Guide Melissa Arnot Reid, the first American woman to ascend and descend Everest without supplemental oxygen, said that precolonial names such as Denali enhance a visitor’s connection to a place. That’s why she encourages her climbing clients to refer to peaks and regions by traditional names.
“Discovering what the local people call a place, and why, enhances our connection to that place,” she says.
Does Anyone Even Use the Name Mount McKinley?
Even before the 2015 name change, climbers and guides frequently used the peak’s Native name, guides told us. Westman, who first came to the peak in 1994, said that while the names were used interchangeably by locals back then, the preference was to call it Denali.
“Native Alaskans were calling it Denali for thousands of years before anybody else came here,” Westman said. “In the climbing community, it’s almost universal—I almost never hear anybody call it McKinley.”

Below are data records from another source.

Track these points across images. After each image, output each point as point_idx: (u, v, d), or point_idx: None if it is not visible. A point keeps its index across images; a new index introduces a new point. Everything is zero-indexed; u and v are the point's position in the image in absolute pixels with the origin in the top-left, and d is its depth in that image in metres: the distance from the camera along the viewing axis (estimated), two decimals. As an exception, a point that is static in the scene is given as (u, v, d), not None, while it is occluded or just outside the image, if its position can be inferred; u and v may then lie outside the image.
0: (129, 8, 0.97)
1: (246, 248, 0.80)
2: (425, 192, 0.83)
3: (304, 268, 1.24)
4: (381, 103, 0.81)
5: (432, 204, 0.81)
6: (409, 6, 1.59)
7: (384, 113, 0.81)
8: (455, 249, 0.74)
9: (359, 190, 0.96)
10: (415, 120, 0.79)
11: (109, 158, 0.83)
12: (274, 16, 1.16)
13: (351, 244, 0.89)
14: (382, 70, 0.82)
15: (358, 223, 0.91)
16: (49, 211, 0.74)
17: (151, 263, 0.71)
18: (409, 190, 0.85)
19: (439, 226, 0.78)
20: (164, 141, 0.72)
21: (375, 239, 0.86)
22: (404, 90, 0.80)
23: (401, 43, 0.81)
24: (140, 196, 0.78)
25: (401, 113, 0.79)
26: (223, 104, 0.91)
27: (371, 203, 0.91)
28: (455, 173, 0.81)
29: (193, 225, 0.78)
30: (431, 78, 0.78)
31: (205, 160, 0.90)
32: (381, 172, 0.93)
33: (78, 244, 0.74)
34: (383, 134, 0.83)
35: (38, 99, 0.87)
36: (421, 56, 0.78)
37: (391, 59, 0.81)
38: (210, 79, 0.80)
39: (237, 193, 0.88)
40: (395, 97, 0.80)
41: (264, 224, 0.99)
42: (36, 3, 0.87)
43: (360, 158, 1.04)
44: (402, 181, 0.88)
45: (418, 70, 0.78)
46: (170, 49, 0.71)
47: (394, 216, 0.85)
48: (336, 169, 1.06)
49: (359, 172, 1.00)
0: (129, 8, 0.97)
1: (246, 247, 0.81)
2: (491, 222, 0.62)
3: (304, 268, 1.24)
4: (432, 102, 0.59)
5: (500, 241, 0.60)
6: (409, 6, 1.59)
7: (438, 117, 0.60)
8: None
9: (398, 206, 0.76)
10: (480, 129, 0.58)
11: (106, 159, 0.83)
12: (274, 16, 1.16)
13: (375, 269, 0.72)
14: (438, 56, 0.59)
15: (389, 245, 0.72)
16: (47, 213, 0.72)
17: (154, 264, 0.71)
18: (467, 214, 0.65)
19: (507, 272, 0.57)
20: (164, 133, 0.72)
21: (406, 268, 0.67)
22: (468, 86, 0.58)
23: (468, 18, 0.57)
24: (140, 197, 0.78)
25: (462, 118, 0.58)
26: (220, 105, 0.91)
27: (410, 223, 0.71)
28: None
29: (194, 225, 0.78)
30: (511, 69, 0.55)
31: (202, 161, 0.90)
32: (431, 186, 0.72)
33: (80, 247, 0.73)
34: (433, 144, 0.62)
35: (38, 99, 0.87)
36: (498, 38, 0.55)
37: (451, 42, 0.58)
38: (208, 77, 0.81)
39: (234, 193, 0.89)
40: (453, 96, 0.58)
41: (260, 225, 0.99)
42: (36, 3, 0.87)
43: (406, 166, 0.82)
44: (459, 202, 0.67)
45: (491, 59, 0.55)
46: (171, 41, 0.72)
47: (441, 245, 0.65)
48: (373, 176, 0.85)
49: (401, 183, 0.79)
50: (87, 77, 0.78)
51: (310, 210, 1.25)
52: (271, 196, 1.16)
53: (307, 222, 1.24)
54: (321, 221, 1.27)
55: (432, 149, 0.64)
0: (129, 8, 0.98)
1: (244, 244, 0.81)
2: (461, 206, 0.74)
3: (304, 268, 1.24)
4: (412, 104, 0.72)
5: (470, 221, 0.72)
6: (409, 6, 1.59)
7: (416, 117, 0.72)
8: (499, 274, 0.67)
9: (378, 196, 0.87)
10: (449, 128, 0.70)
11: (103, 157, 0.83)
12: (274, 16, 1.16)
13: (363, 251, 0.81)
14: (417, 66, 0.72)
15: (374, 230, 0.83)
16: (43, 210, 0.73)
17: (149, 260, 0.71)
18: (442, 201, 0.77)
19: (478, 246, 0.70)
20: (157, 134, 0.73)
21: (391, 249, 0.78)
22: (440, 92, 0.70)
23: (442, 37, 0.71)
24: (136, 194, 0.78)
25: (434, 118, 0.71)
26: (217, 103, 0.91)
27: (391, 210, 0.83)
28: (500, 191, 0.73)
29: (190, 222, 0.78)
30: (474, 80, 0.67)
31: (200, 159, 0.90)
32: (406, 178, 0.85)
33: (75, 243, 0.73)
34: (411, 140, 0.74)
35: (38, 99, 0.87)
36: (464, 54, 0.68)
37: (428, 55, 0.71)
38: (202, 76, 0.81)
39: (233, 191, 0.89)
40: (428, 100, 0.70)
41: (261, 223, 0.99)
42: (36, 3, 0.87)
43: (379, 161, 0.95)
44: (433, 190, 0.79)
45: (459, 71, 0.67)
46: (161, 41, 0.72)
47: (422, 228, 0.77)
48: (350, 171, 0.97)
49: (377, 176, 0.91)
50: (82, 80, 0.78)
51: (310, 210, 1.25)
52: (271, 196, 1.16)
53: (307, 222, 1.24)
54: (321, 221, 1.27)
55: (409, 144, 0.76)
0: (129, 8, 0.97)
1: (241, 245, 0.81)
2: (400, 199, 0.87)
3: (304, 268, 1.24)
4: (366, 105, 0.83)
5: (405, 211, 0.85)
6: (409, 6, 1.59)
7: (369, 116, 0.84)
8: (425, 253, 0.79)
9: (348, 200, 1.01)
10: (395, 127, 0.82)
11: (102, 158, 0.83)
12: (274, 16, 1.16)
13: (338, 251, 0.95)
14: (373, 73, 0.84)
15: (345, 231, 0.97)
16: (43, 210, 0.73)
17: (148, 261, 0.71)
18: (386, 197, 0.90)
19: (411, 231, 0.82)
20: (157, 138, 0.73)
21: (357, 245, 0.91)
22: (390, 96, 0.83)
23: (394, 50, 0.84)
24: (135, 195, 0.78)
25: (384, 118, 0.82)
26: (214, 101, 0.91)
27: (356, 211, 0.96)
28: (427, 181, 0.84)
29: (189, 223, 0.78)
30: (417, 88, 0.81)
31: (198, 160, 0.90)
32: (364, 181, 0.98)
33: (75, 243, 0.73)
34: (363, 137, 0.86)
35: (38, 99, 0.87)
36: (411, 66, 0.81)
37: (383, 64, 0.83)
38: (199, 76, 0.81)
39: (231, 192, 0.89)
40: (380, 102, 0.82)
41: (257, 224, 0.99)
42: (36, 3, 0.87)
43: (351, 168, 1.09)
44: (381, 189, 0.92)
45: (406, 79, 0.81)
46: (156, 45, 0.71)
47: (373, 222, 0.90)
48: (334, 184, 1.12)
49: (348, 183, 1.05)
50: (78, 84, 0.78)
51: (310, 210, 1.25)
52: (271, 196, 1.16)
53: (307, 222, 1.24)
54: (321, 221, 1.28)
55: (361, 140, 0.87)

In the days following the announcement, many Alaskan residents appear to agree. On Tuesday, January 21, the group Alaska Survey Research asked 1,816 adults in Alaska about the proposed name change. The survey found that 54 percent opposed it, while just 26 percent supported the change.
Ski mountaineer Kit DesLauriers, the first person to climb and then ski the Seven Summits, pointed out that even Alaska’s political leaders have used the name Denali publicly for decades. “With Denali, the traditional name has been the choice not only of Alaskan Native people, but also of the entire state including its political leadership since at least 1975,” she says.

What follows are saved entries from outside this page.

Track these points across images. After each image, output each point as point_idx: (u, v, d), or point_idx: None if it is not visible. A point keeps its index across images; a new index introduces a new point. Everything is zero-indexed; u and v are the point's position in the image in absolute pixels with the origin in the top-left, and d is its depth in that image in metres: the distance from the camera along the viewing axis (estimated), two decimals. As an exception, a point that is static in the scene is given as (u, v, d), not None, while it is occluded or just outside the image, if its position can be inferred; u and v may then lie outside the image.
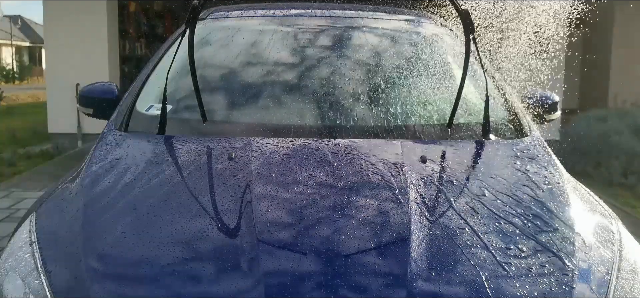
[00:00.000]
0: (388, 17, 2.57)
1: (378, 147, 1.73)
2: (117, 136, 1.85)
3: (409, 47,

Dave Hahn of RMI Mountain Guides, who has ascended the peak 25 times, said that the mountain is “big enough to handle however many names you want to throw at it.”
But he stressed that Denali felt like it was always the appropriate title within the climbing community. “I never felt that McKinley was wrong—it honored a president that was assassinated while in office,” he said. “But I think that Denali is truer to where the mountain is, and who the people around the mountain are, recognizing that it’s an Alaskan mountain and not a Washington D.C. mountain.”
Most People Will Still Say Denali
The sources who spoke to Outside for this story agreed on one thing: they will continue to call the peak by its Native name going forward.
“I intend to continue to refer to the great mountain as Denali for as long as I’m alive, and I encourage every other climber to do the same,” wrote author Jon Krakauer in an email. “Trump might be able to officially rename it, but he will never be able to force me to call it anything except Denali.”
Ultrarunner Jack Kuenzle, who in 2023 set the fastest known time for ascending the peak, echoed the sentiment.
“I can’t imagine anybody will be actually utilizing McKinley,” he said. “I’ve never heard it called that.”
Keith Sidle, who teaches mountaineering courses with the Alaska Mountaineering School, said the only thing he expects to see change is how the mountain is named on maps and signs. Sidle said his climbing buddies are already saying online that they will continue to use the Native name.
“It’s changing a name on a piece of paper, it’s not changing the mountain,” he said. “To the people that it really matters to, it’s not changing anything.”